#### DESCRIPTION OF THE TASK:
Working from the records below, repeat exactly the lines starting at the line that contains "female faculty, 1900: 7 -> 10" and ending at the line that contains "female faculty, 2012: 244 -> 255", inclusive.

#### DATASET EXTRACT:
· · · ·

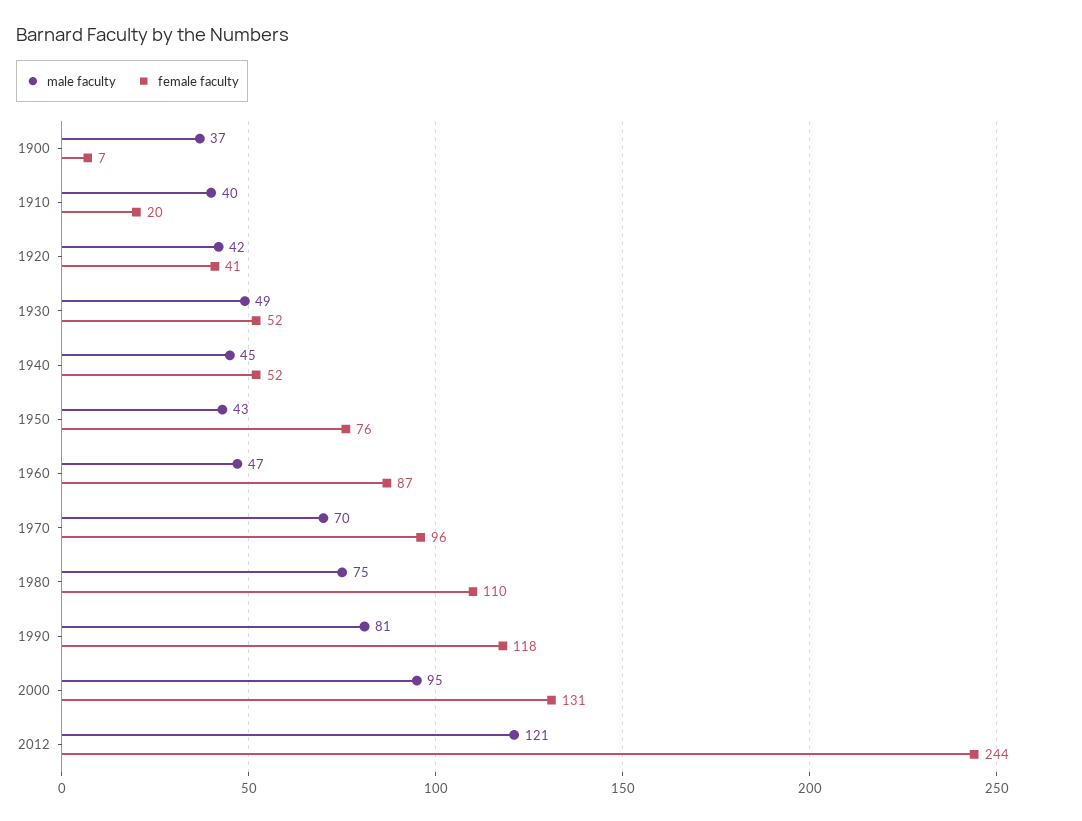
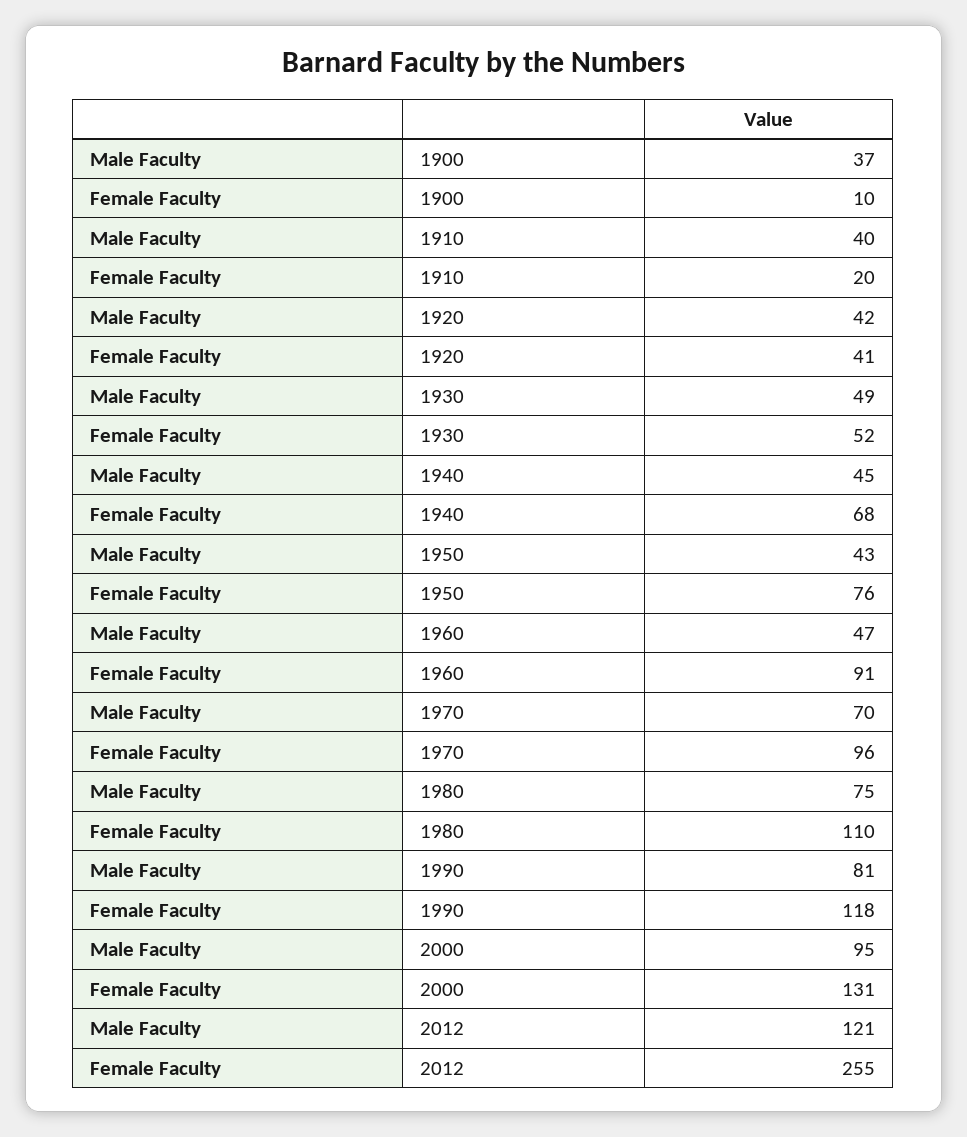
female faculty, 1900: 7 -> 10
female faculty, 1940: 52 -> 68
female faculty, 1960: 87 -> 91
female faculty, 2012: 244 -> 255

· · · ·

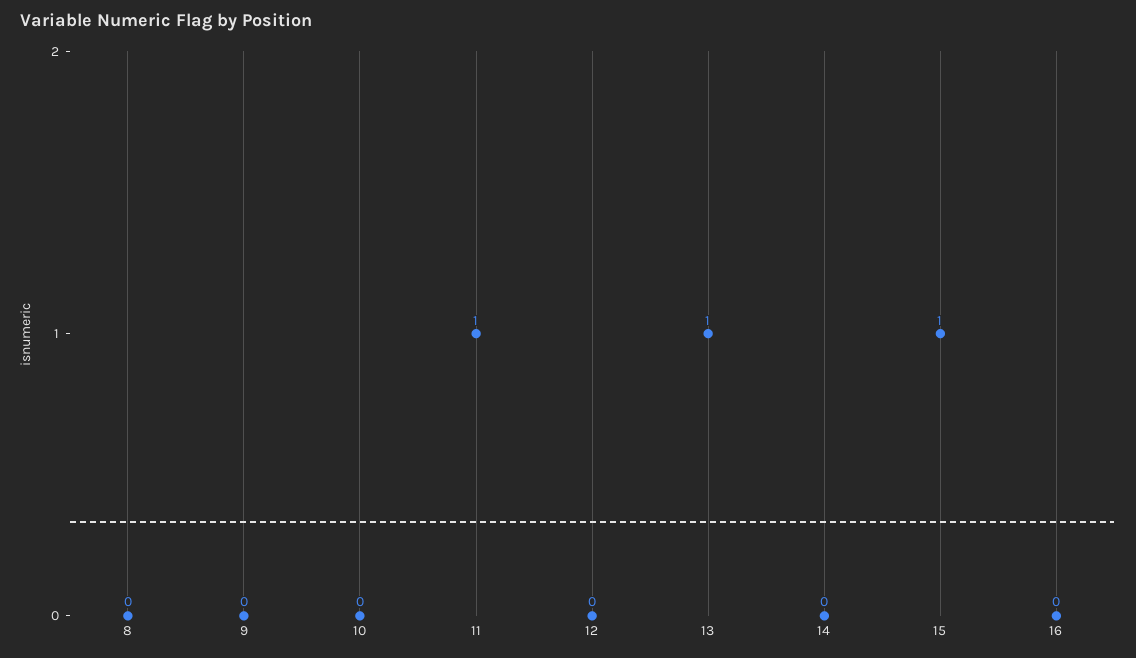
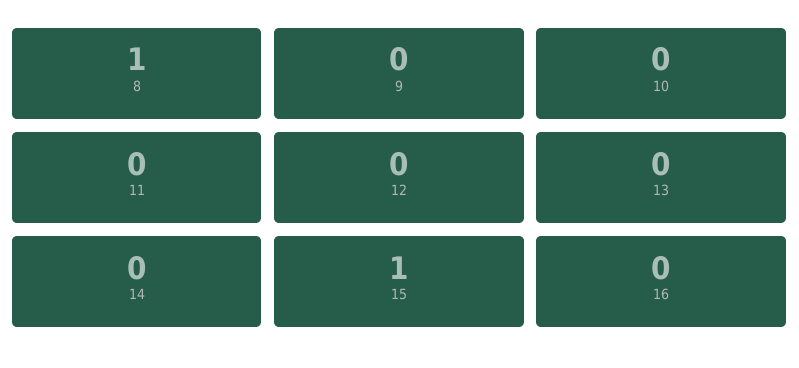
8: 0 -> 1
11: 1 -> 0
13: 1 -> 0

· · · ·

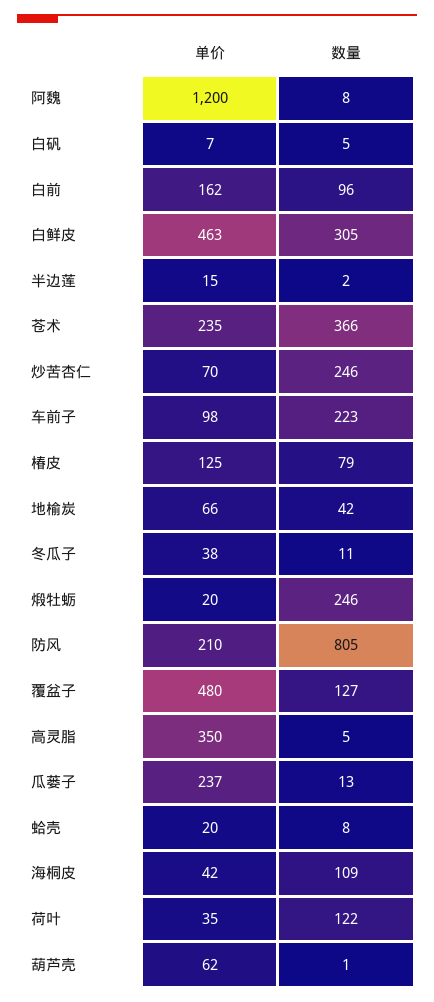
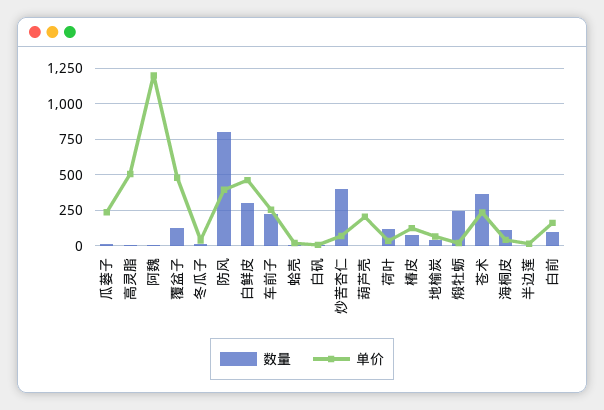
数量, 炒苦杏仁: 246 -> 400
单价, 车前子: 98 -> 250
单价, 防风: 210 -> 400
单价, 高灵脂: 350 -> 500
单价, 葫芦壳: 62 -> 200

· · · ·

#### EXERCISE RESPONSE:
female faculty, 1900: 7 -> 10
female faculty, 1940: 52 -> 68
female faculty, 1960: 87 -> 91
female faculty, 2012: 244 -> 255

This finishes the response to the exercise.